ABOUT THIS TASK
Quote verbatim the span of lines that begins the listing below and closes with the line containing "El fin del sueldo".

TASK DATA
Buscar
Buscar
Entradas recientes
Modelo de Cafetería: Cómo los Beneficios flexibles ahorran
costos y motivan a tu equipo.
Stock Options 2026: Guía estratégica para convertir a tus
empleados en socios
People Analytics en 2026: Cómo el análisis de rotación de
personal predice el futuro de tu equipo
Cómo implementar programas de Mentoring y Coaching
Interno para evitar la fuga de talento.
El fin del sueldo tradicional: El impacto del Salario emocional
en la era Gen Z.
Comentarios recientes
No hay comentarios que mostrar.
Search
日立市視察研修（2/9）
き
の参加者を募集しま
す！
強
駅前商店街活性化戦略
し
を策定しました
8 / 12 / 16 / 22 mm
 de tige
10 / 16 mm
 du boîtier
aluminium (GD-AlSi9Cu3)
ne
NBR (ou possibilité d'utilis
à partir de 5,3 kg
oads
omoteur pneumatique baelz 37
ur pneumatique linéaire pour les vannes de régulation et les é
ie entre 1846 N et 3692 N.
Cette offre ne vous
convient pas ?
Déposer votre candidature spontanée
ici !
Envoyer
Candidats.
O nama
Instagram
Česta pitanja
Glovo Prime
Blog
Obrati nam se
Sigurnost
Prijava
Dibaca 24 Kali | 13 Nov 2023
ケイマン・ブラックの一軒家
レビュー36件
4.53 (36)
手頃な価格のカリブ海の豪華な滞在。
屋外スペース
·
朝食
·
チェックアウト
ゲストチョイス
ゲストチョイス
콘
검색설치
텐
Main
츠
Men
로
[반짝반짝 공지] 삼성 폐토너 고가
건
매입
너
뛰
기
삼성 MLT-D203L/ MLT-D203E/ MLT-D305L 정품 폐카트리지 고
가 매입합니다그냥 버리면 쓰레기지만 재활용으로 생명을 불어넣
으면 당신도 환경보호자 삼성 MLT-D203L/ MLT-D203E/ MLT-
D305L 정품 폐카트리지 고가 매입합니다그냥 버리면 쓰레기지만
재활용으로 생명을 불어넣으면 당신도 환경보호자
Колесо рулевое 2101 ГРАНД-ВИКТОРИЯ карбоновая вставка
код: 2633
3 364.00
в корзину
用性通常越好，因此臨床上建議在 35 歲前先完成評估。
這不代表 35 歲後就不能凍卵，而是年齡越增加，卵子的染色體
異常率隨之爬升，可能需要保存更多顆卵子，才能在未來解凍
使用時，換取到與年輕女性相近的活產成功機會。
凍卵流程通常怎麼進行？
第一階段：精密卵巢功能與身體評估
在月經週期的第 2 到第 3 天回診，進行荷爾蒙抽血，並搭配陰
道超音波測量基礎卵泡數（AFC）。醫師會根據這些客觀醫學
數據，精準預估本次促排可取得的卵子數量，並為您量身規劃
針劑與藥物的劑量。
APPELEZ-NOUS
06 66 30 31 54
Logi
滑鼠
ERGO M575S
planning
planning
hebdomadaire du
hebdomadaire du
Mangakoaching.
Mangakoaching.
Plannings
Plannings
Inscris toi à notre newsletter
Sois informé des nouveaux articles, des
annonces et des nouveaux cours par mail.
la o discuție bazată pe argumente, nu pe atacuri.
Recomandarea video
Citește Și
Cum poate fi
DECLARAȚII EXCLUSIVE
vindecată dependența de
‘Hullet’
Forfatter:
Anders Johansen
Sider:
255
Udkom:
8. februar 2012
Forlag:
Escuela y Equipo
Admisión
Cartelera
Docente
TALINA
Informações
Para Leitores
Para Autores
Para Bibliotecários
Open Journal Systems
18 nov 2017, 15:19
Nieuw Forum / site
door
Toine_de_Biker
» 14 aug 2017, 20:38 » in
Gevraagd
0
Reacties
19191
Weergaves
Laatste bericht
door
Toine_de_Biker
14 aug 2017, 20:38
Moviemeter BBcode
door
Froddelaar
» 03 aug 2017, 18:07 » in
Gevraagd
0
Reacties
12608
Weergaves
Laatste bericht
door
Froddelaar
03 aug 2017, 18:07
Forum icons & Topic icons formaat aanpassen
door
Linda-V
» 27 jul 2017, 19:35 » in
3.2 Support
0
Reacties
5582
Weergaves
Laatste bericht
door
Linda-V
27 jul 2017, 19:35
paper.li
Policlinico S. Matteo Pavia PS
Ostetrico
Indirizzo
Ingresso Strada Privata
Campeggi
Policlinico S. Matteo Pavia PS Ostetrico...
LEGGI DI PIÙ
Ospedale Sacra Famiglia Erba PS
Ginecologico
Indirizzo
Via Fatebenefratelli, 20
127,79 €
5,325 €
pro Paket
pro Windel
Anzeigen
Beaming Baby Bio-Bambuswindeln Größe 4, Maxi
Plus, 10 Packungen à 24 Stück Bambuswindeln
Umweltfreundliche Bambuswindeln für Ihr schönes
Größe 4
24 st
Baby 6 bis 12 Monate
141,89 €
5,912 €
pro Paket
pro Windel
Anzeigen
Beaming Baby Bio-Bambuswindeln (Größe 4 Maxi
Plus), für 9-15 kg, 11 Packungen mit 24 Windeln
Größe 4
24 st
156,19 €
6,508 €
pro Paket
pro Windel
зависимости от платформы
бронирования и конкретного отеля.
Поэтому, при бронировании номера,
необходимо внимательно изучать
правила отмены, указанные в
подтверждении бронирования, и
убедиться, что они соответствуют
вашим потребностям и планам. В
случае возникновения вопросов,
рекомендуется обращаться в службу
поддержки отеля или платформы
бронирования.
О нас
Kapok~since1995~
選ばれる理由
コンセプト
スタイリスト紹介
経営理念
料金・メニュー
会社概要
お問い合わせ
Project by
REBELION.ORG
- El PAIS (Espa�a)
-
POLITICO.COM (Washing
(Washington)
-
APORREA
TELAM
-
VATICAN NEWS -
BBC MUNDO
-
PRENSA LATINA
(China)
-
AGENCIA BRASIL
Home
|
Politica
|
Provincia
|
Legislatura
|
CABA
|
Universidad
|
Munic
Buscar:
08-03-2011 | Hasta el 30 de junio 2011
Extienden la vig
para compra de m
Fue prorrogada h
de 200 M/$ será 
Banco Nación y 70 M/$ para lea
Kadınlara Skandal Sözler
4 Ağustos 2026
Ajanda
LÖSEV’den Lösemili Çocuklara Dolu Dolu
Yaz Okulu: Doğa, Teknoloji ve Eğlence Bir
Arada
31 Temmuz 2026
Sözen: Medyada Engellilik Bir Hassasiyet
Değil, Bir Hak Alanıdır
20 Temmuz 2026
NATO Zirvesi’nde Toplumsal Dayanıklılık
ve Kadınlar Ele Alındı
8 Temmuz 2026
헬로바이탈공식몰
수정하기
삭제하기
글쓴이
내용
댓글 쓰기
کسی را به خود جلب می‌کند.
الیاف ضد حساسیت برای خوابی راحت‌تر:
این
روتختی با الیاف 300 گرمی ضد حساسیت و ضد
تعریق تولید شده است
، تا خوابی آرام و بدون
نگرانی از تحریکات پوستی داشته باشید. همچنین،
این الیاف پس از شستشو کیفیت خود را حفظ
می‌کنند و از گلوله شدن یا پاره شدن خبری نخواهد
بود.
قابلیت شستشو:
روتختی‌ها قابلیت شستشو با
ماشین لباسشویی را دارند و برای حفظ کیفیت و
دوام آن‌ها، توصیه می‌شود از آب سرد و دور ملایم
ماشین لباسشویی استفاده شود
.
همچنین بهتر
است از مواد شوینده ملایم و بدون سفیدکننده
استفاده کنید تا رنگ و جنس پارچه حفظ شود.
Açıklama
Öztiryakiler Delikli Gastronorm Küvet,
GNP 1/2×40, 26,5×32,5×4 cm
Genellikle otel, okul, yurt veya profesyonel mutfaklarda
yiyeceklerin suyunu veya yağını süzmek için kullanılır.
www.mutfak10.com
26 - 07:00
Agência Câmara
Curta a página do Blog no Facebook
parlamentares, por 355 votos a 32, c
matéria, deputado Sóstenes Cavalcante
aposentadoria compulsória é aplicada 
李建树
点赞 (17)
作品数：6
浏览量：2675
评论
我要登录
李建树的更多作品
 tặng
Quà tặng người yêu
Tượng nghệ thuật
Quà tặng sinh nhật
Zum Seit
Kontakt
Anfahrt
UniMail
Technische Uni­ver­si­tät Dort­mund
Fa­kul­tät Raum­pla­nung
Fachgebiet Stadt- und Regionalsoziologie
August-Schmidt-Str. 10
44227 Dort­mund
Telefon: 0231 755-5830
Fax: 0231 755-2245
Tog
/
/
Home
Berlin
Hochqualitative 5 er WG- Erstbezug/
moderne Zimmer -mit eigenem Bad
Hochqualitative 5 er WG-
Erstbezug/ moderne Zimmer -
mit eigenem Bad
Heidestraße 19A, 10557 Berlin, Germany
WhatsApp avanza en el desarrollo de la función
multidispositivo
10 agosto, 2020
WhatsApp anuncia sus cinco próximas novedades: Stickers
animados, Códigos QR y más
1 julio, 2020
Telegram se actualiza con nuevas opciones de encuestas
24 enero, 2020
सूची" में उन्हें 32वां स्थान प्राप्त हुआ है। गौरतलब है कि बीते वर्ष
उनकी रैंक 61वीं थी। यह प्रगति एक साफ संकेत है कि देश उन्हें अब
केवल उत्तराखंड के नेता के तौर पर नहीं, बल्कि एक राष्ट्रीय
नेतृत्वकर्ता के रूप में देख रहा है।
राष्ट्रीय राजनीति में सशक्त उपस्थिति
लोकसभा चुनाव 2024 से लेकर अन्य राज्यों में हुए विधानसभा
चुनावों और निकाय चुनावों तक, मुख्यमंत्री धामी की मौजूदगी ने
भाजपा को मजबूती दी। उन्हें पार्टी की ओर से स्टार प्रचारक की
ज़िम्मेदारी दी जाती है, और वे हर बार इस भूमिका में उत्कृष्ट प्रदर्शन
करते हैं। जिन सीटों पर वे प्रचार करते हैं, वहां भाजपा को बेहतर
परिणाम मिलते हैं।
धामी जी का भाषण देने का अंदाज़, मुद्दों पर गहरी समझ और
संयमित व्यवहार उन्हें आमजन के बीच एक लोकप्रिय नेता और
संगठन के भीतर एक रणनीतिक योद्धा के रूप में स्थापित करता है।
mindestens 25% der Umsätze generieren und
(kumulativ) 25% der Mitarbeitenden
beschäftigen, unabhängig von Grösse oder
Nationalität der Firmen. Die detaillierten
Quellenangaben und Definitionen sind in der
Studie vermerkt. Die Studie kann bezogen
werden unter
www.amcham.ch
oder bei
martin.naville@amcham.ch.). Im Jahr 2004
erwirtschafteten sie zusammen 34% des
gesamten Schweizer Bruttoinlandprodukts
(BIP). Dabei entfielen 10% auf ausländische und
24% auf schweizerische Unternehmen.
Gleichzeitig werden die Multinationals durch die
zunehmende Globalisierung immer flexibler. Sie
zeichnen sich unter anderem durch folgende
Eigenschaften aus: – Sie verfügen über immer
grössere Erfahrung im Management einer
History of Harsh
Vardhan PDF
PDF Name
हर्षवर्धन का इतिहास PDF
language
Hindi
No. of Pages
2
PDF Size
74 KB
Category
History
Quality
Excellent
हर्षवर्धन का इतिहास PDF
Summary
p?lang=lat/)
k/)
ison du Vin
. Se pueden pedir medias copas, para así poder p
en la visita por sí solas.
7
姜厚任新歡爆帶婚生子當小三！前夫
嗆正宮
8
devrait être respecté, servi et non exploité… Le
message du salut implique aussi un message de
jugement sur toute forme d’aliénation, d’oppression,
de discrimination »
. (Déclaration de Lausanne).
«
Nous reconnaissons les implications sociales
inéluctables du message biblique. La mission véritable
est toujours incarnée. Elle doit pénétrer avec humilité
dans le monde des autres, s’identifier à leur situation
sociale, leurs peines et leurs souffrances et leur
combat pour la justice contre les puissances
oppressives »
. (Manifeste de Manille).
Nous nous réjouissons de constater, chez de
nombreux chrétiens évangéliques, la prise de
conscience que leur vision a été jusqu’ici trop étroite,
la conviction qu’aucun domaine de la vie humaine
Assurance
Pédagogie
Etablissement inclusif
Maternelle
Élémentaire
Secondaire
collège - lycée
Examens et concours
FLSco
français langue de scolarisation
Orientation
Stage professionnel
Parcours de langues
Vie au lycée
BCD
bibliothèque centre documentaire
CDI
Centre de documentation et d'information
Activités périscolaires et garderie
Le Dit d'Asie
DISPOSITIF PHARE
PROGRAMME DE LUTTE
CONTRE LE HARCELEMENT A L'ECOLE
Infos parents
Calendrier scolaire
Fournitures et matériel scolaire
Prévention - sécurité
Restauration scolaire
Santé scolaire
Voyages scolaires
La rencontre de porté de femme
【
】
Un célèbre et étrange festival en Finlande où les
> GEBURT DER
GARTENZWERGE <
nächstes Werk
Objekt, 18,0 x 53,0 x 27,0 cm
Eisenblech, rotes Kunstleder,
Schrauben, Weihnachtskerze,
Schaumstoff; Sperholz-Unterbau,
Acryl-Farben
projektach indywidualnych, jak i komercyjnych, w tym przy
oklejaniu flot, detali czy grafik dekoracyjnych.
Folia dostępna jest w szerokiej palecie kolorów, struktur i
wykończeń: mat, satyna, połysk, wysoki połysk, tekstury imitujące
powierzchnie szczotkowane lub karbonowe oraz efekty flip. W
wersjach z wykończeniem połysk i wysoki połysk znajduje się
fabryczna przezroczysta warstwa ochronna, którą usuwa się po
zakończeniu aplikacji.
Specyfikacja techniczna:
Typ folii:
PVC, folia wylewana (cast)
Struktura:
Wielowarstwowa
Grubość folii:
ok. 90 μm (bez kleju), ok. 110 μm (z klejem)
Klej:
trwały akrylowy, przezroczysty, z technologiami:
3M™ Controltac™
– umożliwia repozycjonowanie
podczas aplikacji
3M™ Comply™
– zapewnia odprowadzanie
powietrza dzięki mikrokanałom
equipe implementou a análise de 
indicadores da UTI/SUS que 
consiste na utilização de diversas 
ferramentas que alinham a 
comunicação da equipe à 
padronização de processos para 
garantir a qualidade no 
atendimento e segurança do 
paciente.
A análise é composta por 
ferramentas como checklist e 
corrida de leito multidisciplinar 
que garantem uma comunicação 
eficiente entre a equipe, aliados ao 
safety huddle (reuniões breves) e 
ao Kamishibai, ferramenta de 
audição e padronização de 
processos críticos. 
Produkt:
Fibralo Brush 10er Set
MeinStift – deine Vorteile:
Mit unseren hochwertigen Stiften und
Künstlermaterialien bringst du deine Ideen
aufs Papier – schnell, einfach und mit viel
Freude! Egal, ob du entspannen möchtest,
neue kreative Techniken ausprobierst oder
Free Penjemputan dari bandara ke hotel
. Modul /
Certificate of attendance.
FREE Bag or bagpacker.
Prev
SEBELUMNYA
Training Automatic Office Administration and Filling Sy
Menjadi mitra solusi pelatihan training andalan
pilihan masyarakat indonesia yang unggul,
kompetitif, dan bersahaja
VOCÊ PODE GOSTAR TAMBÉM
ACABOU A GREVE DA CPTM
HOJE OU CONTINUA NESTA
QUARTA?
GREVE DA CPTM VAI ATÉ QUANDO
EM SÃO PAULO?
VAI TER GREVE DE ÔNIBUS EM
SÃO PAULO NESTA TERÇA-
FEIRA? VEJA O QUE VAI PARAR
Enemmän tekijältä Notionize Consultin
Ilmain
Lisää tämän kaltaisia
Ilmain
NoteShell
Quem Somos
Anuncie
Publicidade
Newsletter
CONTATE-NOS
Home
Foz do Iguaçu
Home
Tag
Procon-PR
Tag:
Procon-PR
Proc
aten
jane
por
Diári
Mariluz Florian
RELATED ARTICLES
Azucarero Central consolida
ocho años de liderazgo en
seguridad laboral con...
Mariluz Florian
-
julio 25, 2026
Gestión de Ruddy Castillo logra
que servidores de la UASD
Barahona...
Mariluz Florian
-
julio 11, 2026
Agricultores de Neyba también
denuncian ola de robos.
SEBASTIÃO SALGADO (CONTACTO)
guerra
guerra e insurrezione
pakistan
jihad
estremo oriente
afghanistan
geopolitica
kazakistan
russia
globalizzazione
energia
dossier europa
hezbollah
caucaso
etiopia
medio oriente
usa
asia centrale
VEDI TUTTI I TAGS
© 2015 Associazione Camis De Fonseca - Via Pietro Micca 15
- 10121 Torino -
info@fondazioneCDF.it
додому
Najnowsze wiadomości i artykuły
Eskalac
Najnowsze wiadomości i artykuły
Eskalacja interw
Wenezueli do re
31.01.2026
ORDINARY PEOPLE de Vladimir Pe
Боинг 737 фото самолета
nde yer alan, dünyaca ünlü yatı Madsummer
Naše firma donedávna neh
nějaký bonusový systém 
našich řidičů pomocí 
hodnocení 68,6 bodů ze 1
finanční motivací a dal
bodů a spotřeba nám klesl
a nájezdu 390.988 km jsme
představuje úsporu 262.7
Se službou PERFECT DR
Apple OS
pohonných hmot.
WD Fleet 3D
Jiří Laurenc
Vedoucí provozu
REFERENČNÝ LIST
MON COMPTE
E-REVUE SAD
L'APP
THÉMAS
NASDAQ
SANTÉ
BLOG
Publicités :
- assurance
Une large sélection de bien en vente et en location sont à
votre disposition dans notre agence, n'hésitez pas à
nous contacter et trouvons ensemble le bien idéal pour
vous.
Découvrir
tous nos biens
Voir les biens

RESPONSE TO THE TASK
Buscar
Buscar
Entradas recientes
Modelo de Cafetería: Cómo los Beneficios flexibles ahorran
costos y motivan a tu equipo.
Stock Options 2026: Guía estratégica para convertir a tus
empleados en socios
People Analytics en 2026: Cómo el análisis de rotación de
personal predice el futuro de tu equipo
Cómo implementar programas de Mentoring y Coaching
Interno para evitar la fuga de talento.
El fin del sueldo tradicional: El impacto del Salario emocional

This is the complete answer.